De 15 para 20 anos: nova lei aumenta idade de veículos que levam alunos

A Câmara Municipal de Itapira aprovou por unanimidade, durante a 5ª sessão ordinária de 2026, realizada nesta quinta-feira, 05, o Projeto de Lei nº 3/2026, de autoria do prefeito Toninho Bellini, que altera as regras do transporte escolar no município. A mudança amplia a idade máxima permitida para os veículos que transportam estudantes: de 15 para até 20 anos de fabricação.

Na prática, a nova legislação permite que ônibus, micro-ônibus e utilitários utilizados no transporte de alunos circulem com o dobro da idade anteriormente permitida. A medida tem gerado críticas e preocupação entre moradores, já que envolve diretamente a segurança de crianças e adolescentes que dependem do transporte escolar, principalmente na zona rural.

Pela nova redação da lei, os veículos poderão operar com até duas décadas de uso, desde que passem por vistoria técnica a cada seis meses, conforme prevê a legislação de trânsito. O texto também estabelece que o Poder Executivo poderá criar, por decreto, regras adicionais de fiscalização e segurança para veículos com mais de 15 anos.

Todos os vereadores votaram a favor de nova lei do transporte escolar (Câmara dos Vereadores)
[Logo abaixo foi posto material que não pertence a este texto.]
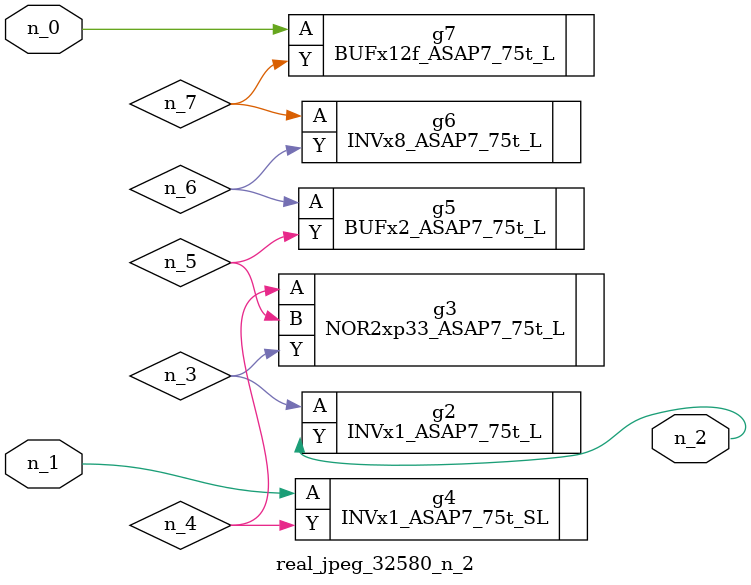
<source format=v>
module real_jpeg_32580_n_2 (n_1, n_0, n_2);

input n_1;
input n_0;

output n_2;

wire n_5;
wire n_4;
wire n_6;
wire n_7;
wire n_3;

BUFx12f_ASAP7_75t_L g7 ( 
.A(n_0),
.Y(n_7)
);

INVx1_ASAP7_75t_SL g4 ( 
.A(n_1),
.Y(n_4)
);

INVx1_ASAP7_75t_L g2 ( 
.A(n_3),
.Y(n_2)
);

NOR2xp33_ASAP7_75t_L g3 ( 
.A(n_4),
.B(n_5),
.Y(n_3)
);

BUFx2_ASAP7_75t_L g5 ( 
.A(n_6),
.Y(n_5)
);

INVx8_ASAP7_75t_L g6 ( 
.A(n_7),
.Y(n_6)
);


endmodule
</source>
Justificativa da Prefeitura

Na justificativa enviada à Câmara, a administração municipal argumenta que a mudança leva em consideração a realidade da zona rural de Itapira, onde estradas estreitas, íngremes e muitas vezes sem pavimentação dificultariam o acesso de veículos maiores. Segundo o Executivo, veículos menores e mais antigos seriam mais adequados para circular nesses trechos e garantir a continuidade do transporte dos alunos.

Críticas à decisão

Apesar da explicação oficial, a mudança tem sido vista por críticos como um retrocesso nas regras de segurança. Até então, a legislação municipal limitava a idade dos veículos a 15 anos, justamente como forma de reduzir riscos mecânicos e aumentar a confiabilidade da frota escolar.
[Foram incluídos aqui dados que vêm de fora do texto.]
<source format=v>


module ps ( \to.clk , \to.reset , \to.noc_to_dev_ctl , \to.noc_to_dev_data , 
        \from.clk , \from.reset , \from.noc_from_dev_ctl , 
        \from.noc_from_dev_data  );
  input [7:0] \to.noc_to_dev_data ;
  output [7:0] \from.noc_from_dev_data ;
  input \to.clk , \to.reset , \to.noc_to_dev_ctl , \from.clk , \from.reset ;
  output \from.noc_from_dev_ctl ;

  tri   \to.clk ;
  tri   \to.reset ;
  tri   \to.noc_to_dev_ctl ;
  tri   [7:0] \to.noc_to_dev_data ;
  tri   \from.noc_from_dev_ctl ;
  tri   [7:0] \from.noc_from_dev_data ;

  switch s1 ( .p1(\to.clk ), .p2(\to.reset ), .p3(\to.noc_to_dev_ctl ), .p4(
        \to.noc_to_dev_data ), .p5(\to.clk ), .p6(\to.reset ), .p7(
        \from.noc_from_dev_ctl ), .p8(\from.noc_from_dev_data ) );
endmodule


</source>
Para opositores da medida, ampliar para 20 anos a idade permitida para veículos que transportam estudantes pode representar um aumento de riscos nas estradas, especialmente em áreas rurais onde as condições de tráfego já são desafiadoras.
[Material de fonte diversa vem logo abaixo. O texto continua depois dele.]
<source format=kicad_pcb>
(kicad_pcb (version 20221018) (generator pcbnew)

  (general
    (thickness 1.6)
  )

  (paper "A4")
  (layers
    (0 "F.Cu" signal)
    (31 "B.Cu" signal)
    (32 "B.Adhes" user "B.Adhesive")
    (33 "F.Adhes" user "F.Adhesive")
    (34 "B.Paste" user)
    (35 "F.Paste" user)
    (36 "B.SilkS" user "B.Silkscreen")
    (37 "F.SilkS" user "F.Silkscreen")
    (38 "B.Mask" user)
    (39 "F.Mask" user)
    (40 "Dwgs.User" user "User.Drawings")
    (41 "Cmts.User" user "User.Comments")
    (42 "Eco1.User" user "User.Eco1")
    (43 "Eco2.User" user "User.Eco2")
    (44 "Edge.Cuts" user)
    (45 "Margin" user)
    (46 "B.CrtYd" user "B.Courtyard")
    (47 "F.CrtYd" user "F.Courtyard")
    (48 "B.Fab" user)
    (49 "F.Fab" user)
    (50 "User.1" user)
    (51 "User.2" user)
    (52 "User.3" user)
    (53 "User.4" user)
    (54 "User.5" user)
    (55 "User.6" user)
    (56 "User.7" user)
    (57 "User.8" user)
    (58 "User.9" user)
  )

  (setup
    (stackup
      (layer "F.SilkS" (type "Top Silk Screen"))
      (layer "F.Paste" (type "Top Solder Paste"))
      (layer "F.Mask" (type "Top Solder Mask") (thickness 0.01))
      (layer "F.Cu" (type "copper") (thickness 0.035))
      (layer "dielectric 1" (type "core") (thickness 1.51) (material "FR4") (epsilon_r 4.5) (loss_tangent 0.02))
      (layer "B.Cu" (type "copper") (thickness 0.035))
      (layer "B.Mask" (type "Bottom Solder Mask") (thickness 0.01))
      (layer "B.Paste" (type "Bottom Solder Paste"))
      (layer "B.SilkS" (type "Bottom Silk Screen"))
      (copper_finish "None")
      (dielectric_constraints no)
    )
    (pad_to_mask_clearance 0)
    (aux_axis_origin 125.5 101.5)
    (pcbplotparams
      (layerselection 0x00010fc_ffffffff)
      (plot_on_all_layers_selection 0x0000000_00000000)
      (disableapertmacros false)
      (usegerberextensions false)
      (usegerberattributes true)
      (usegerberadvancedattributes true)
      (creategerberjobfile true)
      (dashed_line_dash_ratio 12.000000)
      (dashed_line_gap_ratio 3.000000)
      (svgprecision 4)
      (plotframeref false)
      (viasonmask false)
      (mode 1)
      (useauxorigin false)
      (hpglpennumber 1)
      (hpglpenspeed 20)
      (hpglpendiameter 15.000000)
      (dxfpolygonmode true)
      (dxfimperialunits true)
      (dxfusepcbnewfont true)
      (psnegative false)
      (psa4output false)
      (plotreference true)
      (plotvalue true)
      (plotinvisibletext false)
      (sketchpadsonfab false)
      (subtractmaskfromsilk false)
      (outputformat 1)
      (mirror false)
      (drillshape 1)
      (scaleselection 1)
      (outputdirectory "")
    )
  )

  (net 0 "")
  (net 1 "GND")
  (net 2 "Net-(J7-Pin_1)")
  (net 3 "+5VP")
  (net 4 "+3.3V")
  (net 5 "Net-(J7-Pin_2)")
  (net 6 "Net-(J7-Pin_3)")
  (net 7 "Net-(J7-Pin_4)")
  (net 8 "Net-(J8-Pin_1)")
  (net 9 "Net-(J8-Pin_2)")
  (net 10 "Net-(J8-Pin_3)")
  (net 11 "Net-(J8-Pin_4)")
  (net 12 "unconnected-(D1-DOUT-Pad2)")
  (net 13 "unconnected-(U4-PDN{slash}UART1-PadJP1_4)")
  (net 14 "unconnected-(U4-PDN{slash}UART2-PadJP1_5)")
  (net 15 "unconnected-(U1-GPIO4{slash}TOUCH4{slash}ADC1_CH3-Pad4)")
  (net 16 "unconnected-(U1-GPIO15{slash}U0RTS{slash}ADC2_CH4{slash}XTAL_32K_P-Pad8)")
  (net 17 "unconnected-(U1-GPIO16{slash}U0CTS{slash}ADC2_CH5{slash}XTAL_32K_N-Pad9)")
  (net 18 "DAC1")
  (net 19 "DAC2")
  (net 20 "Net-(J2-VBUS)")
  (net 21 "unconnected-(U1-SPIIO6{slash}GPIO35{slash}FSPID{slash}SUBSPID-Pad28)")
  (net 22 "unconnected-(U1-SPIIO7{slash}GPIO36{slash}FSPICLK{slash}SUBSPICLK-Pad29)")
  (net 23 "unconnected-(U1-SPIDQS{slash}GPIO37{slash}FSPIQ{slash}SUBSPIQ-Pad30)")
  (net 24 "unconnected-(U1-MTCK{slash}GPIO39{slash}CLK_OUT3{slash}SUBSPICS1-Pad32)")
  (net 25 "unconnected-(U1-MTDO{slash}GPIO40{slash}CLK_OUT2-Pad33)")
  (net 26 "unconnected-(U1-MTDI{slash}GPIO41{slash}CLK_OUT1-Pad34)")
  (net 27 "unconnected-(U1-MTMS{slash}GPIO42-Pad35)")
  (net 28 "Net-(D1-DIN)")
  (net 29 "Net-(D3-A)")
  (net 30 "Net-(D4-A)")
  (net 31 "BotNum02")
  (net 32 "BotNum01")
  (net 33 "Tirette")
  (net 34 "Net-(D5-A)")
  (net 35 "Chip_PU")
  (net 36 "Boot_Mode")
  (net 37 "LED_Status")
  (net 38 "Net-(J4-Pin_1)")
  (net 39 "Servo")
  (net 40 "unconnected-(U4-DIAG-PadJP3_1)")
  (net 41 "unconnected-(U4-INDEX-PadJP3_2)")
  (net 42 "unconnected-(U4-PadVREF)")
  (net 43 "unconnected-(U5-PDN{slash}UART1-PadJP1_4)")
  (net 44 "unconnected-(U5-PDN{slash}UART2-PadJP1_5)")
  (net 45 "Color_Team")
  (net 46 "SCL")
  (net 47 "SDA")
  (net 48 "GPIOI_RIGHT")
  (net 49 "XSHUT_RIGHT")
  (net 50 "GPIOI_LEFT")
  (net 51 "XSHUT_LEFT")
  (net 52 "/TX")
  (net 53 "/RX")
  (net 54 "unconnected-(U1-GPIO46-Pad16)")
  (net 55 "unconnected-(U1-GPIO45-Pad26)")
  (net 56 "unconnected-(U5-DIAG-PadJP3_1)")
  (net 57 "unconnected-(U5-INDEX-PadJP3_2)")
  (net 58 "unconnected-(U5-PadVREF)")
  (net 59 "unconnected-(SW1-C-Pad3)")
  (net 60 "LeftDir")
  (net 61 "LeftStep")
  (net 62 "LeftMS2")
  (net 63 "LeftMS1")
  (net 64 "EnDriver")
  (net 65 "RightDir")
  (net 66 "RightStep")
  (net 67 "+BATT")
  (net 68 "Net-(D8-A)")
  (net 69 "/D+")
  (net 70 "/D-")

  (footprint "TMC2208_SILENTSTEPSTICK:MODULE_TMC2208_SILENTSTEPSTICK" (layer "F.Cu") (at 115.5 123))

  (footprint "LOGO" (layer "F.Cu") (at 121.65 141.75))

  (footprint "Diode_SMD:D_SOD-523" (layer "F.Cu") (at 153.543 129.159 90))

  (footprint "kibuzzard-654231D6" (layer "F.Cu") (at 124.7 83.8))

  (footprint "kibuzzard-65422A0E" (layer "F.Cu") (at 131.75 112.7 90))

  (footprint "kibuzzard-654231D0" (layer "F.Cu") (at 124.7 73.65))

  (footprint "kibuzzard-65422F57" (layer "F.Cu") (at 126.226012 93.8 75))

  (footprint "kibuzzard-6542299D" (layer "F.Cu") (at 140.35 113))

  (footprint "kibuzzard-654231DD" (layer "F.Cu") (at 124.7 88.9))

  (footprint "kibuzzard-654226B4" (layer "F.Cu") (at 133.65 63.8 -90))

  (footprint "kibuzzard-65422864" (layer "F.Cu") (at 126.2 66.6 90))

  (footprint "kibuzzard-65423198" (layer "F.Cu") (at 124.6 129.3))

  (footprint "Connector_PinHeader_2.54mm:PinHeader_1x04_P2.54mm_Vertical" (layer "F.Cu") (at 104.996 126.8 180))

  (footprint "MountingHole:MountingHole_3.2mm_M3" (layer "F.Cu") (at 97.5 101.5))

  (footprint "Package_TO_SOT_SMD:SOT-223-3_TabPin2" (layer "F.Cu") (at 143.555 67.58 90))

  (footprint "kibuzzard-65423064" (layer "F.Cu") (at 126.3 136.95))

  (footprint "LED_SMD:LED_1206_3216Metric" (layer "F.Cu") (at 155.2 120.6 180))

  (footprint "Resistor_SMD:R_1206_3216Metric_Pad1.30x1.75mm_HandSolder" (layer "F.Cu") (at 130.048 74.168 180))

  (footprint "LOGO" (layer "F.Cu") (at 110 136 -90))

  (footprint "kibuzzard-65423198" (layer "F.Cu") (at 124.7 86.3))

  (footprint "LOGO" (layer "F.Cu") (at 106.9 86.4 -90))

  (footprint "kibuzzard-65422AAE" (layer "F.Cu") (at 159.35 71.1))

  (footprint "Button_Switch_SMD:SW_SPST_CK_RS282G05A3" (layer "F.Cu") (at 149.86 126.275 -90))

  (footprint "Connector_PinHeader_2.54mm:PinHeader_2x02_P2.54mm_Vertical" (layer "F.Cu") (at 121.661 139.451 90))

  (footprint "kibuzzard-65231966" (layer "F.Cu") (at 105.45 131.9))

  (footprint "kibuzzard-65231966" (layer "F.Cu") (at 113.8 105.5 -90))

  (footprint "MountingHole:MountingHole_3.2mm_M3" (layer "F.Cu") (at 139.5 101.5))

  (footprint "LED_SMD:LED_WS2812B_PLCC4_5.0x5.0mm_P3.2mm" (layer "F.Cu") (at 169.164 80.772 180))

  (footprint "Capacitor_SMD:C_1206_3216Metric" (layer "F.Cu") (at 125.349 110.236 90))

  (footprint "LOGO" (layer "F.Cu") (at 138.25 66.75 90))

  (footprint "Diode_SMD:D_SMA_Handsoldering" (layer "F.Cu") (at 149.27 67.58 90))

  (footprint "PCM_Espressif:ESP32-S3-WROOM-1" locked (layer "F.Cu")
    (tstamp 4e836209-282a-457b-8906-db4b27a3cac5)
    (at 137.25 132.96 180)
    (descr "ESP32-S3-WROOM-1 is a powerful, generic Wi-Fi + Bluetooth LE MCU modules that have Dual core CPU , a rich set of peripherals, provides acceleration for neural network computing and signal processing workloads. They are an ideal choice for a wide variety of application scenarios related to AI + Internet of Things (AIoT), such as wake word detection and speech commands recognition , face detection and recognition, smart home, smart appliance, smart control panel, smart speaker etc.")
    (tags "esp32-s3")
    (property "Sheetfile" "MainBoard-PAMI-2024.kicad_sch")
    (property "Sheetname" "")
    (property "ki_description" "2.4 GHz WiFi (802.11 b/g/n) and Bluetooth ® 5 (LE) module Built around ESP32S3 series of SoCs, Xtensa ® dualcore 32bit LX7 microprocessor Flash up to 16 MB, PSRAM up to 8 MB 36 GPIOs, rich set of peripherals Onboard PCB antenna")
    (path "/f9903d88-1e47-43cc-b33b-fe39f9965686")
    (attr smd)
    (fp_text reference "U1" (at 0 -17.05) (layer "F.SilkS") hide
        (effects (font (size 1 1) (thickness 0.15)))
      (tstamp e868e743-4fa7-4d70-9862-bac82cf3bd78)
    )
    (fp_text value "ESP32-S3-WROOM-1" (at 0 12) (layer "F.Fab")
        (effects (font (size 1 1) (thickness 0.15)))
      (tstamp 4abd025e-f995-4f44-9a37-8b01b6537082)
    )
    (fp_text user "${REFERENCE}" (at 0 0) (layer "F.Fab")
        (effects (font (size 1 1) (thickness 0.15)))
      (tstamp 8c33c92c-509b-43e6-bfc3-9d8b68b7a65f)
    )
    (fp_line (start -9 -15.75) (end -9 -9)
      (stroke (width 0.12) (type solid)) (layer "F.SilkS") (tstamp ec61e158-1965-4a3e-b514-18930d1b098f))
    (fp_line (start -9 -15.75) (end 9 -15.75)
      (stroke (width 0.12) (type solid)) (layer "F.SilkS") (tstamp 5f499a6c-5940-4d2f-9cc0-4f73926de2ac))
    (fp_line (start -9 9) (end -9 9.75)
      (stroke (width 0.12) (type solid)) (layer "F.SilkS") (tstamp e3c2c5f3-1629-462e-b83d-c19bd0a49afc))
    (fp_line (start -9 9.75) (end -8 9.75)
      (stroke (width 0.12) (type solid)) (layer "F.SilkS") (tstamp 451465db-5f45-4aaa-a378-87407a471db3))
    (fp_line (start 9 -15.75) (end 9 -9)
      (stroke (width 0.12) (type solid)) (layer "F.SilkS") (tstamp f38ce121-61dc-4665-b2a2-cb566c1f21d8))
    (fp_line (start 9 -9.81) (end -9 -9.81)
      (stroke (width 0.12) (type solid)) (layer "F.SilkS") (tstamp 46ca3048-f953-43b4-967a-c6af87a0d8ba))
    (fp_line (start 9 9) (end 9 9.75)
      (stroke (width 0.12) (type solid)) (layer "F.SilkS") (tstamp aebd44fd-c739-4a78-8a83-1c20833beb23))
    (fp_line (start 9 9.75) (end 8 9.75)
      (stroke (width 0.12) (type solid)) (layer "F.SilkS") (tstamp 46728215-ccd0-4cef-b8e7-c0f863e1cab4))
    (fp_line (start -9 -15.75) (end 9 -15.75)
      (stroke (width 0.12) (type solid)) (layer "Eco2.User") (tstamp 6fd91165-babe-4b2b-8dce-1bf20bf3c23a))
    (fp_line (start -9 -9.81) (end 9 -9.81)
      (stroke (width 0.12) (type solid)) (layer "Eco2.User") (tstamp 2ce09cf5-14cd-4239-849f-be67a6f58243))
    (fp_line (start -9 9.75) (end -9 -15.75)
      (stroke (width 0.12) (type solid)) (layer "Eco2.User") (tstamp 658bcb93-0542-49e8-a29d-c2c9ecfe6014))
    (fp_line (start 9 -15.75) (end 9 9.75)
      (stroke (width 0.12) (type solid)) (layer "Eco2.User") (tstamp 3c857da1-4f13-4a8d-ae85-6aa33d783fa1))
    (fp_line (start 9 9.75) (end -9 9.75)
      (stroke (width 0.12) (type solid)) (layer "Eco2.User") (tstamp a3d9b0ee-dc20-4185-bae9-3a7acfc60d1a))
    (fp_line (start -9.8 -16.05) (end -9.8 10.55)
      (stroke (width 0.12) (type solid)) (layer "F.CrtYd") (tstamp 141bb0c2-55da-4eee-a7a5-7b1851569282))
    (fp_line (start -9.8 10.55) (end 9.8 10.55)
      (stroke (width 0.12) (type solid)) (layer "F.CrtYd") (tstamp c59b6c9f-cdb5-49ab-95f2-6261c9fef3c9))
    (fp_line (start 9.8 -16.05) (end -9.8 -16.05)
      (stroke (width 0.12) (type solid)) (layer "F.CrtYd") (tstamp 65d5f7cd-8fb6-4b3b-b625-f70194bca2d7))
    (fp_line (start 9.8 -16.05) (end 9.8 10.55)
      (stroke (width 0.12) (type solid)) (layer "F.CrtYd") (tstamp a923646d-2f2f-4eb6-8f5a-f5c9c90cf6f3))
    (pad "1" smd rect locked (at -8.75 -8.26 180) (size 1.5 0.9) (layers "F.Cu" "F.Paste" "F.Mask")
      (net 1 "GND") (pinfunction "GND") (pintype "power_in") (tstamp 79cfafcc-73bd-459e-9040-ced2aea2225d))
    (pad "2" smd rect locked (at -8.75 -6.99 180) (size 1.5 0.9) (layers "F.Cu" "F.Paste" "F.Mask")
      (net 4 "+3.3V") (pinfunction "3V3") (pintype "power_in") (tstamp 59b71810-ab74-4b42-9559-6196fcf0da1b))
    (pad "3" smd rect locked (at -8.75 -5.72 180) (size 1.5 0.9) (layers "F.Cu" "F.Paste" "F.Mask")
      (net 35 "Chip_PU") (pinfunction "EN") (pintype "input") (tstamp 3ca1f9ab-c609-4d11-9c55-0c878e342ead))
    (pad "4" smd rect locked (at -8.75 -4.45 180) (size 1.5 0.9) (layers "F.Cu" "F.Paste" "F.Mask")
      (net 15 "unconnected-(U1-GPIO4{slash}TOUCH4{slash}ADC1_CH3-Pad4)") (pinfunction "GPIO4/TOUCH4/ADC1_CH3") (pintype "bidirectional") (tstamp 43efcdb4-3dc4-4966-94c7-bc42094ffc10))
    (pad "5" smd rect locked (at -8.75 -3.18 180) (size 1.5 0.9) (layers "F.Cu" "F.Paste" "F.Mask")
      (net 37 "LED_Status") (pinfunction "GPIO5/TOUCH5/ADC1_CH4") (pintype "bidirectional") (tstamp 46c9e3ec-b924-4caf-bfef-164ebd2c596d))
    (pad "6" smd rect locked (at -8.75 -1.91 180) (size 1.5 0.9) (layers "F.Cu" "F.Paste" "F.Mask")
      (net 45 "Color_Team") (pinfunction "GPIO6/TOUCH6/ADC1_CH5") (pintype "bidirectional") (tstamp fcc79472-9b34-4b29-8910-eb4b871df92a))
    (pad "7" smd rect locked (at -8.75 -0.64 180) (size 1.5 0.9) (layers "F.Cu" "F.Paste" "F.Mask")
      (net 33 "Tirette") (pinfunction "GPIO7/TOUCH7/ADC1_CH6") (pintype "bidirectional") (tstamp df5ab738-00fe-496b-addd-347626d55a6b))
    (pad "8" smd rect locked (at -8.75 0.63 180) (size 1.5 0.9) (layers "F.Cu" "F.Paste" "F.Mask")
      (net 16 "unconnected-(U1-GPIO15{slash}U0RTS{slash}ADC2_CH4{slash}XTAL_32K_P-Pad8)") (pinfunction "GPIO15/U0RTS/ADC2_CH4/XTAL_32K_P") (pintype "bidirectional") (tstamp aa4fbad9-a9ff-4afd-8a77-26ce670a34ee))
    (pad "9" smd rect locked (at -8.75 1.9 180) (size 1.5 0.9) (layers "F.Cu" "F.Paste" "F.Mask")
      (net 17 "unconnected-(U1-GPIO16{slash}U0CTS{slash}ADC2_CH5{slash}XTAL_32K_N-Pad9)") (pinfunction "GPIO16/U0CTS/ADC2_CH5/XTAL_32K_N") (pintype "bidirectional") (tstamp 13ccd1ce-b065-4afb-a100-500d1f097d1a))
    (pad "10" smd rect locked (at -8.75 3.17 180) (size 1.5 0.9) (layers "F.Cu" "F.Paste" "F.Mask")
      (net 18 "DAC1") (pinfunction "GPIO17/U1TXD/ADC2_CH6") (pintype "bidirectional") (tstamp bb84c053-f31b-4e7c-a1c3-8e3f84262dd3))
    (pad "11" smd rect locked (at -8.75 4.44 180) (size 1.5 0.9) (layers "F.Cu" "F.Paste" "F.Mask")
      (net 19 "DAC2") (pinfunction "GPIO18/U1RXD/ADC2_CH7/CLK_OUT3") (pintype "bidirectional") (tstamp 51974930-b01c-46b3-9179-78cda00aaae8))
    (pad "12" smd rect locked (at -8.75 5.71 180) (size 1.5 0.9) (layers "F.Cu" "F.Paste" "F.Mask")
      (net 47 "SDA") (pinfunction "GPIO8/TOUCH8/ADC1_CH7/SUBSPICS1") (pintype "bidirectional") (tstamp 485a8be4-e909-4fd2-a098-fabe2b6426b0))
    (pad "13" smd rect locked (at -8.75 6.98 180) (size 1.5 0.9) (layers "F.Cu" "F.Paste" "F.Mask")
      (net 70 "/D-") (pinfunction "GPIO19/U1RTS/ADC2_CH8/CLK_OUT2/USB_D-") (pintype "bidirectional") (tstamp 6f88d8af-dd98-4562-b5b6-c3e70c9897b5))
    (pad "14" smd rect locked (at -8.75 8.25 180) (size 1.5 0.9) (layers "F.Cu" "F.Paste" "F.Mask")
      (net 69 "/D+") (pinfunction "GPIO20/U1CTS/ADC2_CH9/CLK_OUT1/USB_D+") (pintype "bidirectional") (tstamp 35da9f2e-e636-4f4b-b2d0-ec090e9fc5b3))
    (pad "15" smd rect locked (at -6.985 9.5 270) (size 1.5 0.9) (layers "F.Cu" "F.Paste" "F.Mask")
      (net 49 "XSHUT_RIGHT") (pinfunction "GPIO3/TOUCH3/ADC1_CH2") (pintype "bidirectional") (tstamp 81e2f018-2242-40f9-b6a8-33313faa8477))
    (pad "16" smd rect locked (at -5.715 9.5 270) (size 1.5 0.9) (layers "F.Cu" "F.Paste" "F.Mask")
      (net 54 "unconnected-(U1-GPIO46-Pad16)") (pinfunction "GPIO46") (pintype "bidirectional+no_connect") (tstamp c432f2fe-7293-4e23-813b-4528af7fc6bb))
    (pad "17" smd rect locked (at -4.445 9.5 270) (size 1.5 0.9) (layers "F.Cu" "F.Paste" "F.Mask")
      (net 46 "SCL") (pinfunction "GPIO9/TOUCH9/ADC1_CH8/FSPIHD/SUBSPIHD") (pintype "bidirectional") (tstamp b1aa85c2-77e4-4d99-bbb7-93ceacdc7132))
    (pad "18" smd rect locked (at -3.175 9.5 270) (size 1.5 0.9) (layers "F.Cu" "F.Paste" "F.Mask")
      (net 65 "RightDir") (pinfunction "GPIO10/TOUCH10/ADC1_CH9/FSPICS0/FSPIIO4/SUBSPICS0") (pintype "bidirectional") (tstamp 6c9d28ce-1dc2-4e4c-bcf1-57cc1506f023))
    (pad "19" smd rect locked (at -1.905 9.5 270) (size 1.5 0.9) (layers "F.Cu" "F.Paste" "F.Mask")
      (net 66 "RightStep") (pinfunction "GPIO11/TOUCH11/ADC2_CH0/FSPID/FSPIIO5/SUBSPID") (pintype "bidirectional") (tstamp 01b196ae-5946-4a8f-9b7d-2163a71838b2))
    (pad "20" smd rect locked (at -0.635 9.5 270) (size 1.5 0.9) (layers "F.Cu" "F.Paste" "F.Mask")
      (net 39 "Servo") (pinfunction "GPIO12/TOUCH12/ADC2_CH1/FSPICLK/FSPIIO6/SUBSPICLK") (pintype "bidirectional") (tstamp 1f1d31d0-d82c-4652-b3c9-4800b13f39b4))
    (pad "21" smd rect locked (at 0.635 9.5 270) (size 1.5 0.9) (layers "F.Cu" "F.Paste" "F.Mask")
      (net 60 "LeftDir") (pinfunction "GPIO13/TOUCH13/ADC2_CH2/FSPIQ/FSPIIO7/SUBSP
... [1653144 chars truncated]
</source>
Há ainda quem aponte que a alteração da lei acaba transferindo para os alunos as consequências de problemas estruturais, como a falta de manutenção adequada nas estradas rurais do município.

Fiscalização prometida

Durante a tramitação do projeto, vereadores afirmaram que as comissões permanentes da Câmara deverão solicitar relatórios semestrais das vistorias técnicas realizadas nos veículos, como forma de acompanhar o cumprimento da legislação e fiscalizar as condições da frota.

A nova lei entra em vigor a partir de sua publicação oficial e revoga as regras anteriores estabelecidas pela legislação municipal sobre o tema.

Enquanto isso, a decisão abre um debate inevitável na cidade: até que ponto flexibilizar regras compensa quando o assunto envolve o transporte diário de estudantes.